Local Setup (Docker Desktop)

If you are using Docker Desktop and Kubernetes won’t start, common fixes include:

  • Adding Chinese images mirrors.
  • Using helper scripts to pull the required K8s images locally.

Verify your setup:

$ kubectl get nodes
$ kubectl cluster-info

Pods and Services

A Pod is the smallest deployable unit. Let’s start an Nginx deployment:

$ kubectl create deployment nginx --image=nginx
$ kubectl expose deployment nginx --port=80 --type=LoadBalancer
$ curl 127.0.0.1:80

ConfigMap: Decoupling Config from Code

A ConfigMap stores non-confidential data in key-value pairs.

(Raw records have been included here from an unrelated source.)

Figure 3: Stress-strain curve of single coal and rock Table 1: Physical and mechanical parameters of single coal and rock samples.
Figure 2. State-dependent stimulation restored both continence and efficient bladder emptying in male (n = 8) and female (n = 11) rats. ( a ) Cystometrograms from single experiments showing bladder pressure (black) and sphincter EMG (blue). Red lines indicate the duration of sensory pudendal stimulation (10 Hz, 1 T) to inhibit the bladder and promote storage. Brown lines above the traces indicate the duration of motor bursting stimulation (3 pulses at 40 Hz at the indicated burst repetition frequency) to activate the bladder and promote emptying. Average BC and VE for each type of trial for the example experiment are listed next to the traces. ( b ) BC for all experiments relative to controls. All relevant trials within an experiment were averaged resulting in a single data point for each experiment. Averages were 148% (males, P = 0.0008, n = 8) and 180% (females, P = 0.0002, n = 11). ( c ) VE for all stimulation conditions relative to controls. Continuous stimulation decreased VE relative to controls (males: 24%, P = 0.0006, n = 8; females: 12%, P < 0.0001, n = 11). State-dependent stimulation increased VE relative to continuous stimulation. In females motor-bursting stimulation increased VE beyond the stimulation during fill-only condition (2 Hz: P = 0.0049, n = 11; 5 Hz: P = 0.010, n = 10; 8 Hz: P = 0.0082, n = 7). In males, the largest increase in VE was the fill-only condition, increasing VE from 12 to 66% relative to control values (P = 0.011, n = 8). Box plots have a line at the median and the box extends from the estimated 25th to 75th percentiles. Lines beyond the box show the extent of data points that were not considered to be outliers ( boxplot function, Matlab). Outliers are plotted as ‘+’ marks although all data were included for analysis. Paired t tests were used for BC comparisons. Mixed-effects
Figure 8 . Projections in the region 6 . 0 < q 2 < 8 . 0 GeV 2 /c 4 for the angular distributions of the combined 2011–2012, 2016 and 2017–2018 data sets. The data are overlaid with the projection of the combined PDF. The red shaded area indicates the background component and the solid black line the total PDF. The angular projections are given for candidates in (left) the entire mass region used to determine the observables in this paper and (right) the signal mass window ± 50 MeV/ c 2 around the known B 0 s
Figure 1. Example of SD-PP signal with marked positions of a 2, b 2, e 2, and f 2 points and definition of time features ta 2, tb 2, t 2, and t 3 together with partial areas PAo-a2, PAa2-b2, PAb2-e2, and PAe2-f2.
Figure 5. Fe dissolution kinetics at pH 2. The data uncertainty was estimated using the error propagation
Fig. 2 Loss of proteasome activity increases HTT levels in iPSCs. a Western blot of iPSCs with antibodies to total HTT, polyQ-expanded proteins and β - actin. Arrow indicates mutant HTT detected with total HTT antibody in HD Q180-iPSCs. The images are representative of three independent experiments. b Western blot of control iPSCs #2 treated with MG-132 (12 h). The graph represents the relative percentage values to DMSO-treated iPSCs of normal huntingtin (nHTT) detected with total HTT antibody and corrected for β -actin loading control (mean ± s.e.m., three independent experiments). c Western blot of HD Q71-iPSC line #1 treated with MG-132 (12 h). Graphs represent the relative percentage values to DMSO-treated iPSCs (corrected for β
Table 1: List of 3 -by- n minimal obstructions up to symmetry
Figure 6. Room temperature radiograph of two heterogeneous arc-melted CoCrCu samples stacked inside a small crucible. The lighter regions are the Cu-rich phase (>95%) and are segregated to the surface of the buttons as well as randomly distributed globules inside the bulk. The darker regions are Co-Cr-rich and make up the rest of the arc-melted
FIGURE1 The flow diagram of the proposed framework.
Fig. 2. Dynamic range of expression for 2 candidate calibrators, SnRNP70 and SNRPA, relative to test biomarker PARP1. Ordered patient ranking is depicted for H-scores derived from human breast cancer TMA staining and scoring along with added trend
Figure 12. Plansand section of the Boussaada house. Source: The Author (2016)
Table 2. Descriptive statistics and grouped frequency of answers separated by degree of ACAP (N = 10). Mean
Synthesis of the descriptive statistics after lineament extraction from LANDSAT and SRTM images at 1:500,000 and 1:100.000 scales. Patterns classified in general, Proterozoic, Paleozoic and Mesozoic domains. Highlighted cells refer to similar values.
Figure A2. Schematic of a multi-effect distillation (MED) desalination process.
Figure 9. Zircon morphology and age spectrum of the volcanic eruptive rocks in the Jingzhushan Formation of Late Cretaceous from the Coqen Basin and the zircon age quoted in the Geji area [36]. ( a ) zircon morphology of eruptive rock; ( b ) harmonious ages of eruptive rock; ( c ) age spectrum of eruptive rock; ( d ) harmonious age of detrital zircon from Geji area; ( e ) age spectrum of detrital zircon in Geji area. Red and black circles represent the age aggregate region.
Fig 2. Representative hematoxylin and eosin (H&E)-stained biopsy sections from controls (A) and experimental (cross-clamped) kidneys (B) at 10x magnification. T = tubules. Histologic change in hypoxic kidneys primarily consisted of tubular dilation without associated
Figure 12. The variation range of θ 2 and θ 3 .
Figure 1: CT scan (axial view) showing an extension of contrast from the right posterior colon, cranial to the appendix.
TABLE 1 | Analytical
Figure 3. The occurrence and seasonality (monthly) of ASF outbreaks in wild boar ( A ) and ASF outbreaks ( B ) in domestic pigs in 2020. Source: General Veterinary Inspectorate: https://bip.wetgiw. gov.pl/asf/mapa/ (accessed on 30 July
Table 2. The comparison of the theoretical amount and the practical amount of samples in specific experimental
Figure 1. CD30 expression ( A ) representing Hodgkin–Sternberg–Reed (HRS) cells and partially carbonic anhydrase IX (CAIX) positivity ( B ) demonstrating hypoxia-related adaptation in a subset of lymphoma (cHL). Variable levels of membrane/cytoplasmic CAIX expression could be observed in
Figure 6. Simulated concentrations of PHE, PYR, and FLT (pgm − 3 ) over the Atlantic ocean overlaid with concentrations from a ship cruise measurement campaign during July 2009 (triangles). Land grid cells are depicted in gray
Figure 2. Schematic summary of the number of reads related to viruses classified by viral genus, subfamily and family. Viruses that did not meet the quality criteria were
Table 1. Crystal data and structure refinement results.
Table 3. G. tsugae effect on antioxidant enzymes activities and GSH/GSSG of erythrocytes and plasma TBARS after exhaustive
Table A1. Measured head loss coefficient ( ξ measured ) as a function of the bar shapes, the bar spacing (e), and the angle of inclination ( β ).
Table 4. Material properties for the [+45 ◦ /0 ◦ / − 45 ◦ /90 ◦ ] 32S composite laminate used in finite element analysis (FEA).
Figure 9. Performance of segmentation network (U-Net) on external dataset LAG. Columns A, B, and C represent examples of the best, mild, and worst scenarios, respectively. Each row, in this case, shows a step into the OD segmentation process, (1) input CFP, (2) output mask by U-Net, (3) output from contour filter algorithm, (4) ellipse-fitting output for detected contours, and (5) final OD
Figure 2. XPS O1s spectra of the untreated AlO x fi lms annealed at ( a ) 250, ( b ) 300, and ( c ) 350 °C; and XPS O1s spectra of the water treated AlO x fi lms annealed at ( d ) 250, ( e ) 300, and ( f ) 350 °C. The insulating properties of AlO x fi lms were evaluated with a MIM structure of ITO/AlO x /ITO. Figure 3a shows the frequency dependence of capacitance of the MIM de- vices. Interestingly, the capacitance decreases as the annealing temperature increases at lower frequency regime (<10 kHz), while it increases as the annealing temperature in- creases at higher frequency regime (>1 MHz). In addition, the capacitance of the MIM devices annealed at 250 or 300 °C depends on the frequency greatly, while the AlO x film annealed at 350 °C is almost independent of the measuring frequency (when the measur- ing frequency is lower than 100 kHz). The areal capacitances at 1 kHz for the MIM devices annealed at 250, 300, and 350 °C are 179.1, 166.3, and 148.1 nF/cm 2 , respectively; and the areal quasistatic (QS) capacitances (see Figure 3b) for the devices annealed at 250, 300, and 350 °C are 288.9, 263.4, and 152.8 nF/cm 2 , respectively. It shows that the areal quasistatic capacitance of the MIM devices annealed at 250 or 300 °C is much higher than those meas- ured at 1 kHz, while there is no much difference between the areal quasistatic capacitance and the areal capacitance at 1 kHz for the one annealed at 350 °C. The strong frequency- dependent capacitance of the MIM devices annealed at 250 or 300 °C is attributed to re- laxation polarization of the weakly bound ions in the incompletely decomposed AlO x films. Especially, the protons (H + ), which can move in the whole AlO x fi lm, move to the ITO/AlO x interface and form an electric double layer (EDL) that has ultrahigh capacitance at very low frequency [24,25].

This allows you to change environment variables or configuration files without rebuilding the container image.

Creation

From literal values:

$ kubectl create configmap settings --from-literal=mode=prod

From a file:

$ kubectl create configmap app-config --from-file=config.yaml

Usage in a Pod

1. Environment Variables

env:
  - name: APP_MODE
    valueFrom:
      configMapKeyRef:
        name: settings
        key: mode

2. Mounted Volumes The ConfigMap content appears as files within the container.

volumeMounts:
  - name: config-volume
    mountPath: /etc/config
volumes:
  - name: config-volume
    configMap:
      name: app-config

Probes: Health and Readiness

A Readiness Probe tells K8s when a container is ready to start accepting traffic. If the probe fails, the Pod is removed from service endpoints.

Example: File-based Probe

readinessProbe:
  exec:
    command: ["cat", "/tmp/ready"]
  initialDelaySeconds: 5
  periodSeconds: 5

Traffic will only flow into the Pod after you manually create the file: $ kubectl exec -it [POD] -- touch /tmp/ready

Summary

ConfigMaps are essential for building portable, “write once, run anywhere” cloud-native applications. They separate the concern of how to run (Deployment) from how to configure (ConfigMap).